Bank credit loan balances nearly jump by 1 trillion won in three days... Authorities watch overheated speculative stock buying
- Input
- 2026-06-07 18:17:56
- Updated
- 2026-06-07 18:17:56

According to the financial sector on the 7th, total credit loan balances across the industry rose last month for the first time since November of last year. The increase was especially pronounced at The five major banks. As of the end of last month, the five banks' combined personal credit loan balance stood at 104.9 trillion won, up 2.1 trillion won from the end of the previous month. In just three business days this month, it also increased by 989.4 billion won from the previous month.

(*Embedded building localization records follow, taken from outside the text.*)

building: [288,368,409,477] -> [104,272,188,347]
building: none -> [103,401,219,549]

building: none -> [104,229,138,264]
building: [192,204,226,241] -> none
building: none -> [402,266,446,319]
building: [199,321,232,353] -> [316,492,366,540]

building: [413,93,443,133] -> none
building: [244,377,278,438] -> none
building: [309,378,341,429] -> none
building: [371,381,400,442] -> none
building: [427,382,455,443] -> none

A financial industry official said, "As funds are moving rapidly into the stock market, demand for speculative investing using credit loans and overdraft accounts is rising." The official added, "Margin loan balances, which reflect borrowing from securities firms to invest in stocks, have also surpassed 38 trillion won."
Financial authorities are watching closely to see whether speculative stock buying will not remain just a side effect of the stock market rally, but instead lead to a sharp rise in credit loans. When recently launched leveraged ETFs tied to Samsung Electronics and SK hynix showed signs of overheating, the FSC convened a review meeting with financial investment industry officials on the 5th. The FSS has also begun examining Mirae Asset Securities, which sold public offering subscriptions for SpaceX, to determine whether there was any mis-selling or false or exaggerated advertising.

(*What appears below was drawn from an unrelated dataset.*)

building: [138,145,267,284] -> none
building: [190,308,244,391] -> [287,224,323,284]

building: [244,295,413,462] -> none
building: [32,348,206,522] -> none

However, credit loan regulations have already been tightened, and recent loan rate increases have been steep, making it difficult to introduce additional restrictions. Under last year's June 27 measures, the government limited credit loan ceilings to within 100% of a borrower's annual income. In addition, the third-stage stress DSR has been implemented, applying an additional interest rate of at least 1.5 percentage points. The stress DSR is a system that calculates borrowing limits by adding a premium to loan rates to reflect the risk of future interest rate changes.
A financial authority official said, "Regulations are already tight, so it does not seem to be the stage for additional measures right now." The official added, "We will monitor conditions on a daily basis and review household lending trends with the banks before making a decision."
Concerns over high interest rates are also growing as the Bank of Korea's possible shift toward monetary tightening is being discussed. As of the 5th, the five major banks' mixed-type mortgage rates, based on five-year bank bonds, were recorded at 4.39% to 7.33% per year. Compared with 4.40% to 7.00% on the 8th of last month, the upper end of the range rose by 0.33 percentage point in just one month. It is the first time in about three years and eight months, since late October 2022, that fixed rates at the five major banks have exceeded 7.3%. Credit loan rates also stood at 4.31% to 5.93% per year, based on Grade 1 borrowers and one-year maturities, bringing the upper end close to 6%.
A financial industry official said, "There are also forecasts that the Bank of Korea could raise the benchmark rate in both July and August." The official added, "Borrowers who have taken on aggressive speculative stock buying may face a heavier interest burden."